━━ Records to use

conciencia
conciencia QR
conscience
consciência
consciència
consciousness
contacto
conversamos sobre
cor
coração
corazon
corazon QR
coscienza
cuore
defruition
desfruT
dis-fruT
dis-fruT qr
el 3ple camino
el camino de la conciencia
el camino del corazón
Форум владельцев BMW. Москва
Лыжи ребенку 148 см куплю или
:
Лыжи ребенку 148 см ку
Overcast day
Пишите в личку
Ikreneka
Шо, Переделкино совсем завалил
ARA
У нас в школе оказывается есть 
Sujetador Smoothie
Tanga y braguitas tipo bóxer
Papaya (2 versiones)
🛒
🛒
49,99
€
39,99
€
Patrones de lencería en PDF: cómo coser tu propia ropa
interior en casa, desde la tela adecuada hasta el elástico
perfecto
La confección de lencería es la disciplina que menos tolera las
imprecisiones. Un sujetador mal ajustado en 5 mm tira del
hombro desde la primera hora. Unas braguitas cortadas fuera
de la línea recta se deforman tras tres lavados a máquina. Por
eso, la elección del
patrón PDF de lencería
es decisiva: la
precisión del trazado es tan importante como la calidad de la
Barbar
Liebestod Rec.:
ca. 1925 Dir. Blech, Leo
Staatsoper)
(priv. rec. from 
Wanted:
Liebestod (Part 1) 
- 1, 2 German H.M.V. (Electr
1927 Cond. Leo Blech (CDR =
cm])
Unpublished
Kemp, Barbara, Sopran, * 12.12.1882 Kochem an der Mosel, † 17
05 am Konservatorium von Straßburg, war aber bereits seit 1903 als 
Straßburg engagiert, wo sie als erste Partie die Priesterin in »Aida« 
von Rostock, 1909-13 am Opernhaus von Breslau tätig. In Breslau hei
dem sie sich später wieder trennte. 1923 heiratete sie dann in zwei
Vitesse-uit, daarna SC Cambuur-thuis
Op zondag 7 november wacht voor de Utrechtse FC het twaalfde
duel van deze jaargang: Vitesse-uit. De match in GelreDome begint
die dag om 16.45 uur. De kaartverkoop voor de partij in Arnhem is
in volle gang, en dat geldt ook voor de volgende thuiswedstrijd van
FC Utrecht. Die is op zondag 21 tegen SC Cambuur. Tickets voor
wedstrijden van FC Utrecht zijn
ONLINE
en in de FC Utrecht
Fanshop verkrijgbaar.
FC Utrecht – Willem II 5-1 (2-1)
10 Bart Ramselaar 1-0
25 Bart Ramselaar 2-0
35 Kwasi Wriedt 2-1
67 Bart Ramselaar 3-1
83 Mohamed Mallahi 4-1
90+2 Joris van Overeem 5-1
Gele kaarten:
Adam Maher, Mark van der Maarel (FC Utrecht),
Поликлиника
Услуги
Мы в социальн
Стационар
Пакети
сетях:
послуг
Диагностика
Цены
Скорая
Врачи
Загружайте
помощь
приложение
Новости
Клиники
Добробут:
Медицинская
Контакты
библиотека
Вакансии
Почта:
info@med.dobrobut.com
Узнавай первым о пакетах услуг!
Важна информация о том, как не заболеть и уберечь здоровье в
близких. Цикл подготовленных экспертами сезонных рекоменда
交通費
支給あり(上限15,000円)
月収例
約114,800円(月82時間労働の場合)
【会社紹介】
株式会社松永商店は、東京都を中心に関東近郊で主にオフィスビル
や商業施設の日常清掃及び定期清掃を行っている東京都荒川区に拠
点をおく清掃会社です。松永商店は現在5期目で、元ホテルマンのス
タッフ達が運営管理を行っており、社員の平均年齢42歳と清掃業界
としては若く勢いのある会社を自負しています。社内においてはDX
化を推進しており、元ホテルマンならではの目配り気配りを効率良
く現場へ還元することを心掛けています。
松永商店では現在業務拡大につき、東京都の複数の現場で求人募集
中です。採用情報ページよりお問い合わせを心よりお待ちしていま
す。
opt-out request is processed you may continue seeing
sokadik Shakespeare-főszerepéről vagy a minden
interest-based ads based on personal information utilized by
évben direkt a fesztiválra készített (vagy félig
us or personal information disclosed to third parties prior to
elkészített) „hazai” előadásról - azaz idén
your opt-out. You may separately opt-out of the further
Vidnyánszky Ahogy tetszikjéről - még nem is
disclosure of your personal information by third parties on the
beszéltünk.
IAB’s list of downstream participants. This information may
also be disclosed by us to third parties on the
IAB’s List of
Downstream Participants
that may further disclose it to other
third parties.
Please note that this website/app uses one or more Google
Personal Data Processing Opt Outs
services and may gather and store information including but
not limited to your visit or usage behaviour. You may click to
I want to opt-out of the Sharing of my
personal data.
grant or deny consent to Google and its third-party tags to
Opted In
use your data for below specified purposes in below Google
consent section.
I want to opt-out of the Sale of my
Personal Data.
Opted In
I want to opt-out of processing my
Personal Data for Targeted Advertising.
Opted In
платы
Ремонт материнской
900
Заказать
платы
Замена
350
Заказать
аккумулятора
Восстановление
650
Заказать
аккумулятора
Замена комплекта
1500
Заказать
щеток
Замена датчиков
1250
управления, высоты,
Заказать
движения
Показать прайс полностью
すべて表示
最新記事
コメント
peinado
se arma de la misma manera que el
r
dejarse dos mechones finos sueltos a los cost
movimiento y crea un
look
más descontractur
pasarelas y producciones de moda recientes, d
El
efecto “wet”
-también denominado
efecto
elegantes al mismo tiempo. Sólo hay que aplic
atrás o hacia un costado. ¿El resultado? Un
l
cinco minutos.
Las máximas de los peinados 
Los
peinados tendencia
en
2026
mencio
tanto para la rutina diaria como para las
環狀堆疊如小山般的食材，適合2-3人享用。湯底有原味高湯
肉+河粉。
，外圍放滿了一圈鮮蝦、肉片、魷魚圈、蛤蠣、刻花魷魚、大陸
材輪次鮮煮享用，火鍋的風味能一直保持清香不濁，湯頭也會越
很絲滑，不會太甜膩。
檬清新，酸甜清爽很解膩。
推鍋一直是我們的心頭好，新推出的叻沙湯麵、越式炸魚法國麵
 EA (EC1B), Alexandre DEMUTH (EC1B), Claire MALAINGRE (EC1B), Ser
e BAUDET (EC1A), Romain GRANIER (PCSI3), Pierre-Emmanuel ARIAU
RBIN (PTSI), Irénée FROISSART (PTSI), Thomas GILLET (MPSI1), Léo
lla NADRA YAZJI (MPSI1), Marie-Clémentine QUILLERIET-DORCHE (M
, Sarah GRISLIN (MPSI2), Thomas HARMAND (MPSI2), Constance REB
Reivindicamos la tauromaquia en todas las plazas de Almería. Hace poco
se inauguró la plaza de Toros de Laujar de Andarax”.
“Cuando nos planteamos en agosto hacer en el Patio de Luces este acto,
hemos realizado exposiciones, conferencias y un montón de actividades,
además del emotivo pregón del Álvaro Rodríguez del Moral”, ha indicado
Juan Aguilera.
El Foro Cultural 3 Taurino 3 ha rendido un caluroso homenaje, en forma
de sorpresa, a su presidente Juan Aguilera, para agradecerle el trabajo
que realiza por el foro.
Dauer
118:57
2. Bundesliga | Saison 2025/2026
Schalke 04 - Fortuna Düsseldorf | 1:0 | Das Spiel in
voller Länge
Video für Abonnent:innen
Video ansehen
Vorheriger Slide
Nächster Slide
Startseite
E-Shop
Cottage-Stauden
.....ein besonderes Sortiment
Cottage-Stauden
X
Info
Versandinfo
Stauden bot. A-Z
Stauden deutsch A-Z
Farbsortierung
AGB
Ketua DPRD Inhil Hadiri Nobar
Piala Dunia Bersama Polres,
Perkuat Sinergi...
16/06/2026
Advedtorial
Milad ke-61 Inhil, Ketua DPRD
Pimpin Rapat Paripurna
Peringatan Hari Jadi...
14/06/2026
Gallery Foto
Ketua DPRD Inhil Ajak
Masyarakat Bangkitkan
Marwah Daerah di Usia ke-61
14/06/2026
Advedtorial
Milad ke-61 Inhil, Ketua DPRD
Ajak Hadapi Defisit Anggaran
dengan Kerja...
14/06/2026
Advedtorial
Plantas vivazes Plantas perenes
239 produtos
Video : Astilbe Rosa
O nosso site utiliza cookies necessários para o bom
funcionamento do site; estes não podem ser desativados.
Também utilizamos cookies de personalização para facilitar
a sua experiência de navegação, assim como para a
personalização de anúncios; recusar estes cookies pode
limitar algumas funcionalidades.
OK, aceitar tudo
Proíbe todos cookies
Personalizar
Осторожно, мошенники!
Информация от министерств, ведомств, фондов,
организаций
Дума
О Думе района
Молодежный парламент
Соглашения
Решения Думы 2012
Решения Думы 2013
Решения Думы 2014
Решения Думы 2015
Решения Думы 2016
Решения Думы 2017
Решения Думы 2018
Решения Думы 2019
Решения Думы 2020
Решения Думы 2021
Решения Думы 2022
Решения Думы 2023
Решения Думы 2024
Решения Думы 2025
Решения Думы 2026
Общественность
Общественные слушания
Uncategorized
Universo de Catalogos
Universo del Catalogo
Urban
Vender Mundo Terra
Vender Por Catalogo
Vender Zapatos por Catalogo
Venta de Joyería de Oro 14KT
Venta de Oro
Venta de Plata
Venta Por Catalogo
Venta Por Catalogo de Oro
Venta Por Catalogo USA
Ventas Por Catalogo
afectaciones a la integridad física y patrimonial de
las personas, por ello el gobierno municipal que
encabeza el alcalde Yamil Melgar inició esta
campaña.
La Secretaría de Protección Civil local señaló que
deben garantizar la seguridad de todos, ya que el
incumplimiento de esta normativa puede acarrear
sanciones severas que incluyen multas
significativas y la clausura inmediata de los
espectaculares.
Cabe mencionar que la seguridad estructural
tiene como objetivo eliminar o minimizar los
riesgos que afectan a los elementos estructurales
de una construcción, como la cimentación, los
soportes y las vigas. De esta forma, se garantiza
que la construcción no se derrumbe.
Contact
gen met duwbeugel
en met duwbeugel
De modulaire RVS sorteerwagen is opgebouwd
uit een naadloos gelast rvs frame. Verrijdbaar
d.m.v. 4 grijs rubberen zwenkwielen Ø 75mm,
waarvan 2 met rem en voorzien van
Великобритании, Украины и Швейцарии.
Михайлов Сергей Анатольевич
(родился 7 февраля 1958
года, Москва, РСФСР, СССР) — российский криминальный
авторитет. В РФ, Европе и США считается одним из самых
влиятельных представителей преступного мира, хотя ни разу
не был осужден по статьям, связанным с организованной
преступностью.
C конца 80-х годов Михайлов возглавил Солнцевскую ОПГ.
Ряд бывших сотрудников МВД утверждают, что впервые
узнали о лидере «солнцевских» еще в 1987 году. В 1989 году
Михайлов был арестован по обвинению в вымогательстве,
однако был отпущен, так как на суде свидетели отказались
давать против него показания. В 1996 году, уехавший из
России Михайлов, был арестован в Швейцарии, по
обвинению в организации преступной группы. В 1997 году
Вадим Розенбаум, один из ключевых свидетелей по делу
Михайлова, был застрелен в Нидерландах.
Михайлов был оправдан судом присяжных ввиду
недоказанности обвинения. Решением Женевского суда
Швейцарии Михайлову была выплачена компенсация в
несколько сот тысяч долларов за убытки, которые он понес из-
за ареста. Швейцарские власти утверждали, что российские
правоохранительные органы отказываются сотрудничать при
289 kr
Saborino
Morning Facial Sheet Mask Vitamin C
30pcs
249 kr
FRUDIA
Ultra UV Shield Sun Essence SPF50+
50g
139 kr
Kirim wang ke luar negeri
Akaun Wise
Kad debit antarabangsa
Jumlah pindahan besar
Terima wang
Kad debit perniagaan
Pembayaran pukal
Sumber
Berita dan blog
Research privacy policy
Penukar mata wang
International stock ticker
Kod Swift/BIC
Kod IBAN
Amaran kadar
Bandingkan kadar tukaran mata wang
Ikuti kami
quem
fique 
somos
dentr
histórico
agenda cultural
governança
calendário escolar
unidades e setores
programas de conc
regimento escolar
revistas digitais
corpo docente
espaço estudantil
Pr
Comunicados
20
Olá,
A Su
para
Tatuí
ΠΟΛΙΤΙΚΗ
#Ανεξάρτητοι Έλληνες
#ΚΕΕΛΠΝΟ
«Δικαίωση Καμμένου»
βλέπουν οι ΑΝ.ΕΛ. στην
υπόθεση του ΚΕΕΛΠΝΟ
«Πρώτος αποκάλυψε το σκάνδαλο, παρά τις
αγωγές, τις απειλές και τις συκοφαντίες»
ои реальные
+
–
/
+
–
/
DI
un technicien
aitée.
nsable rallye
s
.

━━━━

What is expected:
Work out how many lines of the material above contain "peinados", then write that number alone.

Output of the exercise:
2